As we say in French: Younis Khan, you ROCQUE!!! |
The Gajjar Ka Halwa of Happiness
Ingredients
about a pound (500 gr)of carrots, peeled and grated or very finely chopped in a food processor
1.5 litres of full-fat milk
1/2 cup (125 ml) white sugar
1/3 cup (75 ml) or more of butter
6 green cardamom pods, crushed (only crush the seeds, not the green pods!)
I personally only use 3 cardamom pods as it can be overpowering
optional ingredients
some kishmish (raisins, dried fruit)
some cashews, pistachios, walnuts
4 or 5 strands of saffron
edible silver leaf (varq)
First, crush the cardamom pods in a mortar and pestle. Discard the outer, green shell and continue to crush the seeds to a powder. Set aside.
Put the grated carrots and milk in a pot and let it boil, then reduce the heat to medium.
Add the strands of saffron if you want. Do not use more than 5 strands...5 is sufficient for flavour and colour. Too much saffron will make the halwa taste of bleach.
Simmer for about 30 minutes until the milk is absorbed.
Add the sugar, butter and cardamom seeds.
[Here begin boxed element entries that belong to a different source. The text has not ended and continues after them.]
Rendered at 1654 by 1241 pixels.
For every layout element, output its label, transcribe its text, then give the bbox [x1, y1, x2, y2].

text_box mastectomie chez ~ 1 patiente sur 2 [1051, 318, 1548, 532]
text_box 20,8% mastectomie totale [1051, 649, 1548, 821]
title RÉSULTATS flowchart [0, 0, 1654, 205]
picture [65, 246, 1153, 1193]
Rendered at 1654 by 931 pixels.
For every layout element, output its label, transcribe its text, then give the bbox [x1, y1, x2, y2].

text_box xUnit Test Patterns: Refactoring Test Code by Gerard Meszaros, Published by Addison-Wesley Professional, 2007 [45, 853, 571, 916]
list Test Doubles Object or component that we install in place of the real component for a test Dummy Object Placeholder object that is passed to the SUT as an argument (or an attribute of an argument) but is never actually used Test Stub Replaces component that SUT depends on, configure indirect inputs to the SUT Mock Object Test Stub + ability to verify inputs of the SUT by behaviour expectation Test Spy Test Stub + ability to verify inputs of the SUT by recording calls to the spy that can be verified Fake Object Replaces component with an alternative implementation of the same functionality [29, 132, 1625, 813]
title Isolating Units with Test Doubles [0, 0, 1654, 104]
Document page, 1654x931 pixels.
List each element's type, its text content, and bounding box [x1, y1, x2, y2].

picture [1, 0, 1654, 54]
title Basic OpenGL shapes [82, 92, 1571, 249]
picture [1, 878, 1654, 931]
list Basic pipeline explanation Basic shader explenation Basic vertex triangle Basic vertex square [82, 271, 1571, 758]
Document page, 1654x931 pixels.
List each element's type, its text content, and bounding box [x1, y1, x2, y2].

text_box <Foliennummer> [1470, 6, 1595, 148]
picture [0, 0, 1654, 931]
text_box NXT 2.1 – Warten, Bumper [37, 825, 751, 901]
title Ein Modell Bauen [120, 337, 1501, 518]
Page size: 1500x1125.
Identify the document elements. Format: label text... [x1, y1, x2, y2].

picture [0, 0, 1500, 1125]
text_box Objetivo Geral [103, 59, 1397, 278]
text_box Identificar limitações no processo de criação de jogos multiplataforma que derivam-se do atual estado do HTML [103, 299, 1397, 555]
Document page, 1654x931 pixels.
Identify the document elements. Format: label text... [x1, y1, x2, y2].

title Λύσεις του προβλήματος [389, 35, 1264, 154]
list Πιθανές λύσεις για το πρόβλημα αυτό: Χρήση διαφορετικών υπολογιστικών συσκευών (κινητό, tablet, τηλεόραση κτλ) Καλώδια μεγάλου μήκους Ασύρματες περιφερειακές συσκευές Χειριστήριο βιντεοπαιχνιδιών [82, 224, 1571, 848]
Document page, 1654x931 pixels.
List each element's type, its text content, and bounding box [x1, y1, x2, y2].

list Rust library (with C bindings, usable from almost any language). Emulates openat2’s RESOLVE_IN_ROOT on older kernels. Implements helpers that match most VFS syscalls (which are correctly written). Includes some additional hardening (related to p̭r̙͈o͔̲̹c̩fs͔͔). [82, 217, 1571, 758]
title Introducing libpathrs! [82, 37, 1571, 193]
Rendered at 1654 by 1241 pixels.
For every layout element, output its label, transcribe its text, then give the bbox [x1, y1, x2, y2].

Fry for a few minutes.
Add the kishmish and nuts, and fry for a couple of minutes, the carrot mix will turn a darker red.
You can serve this right way in a dish like a pudding, or you can press the mixture into a pan and cut it into squares when it cools down.
If you want to be extra fancy, you can put some edible silver leaf (varq) on top of the gajjar ka halva.
So, to the batsmen on the Pakistan team, Happy Halwa, and Happy Batting!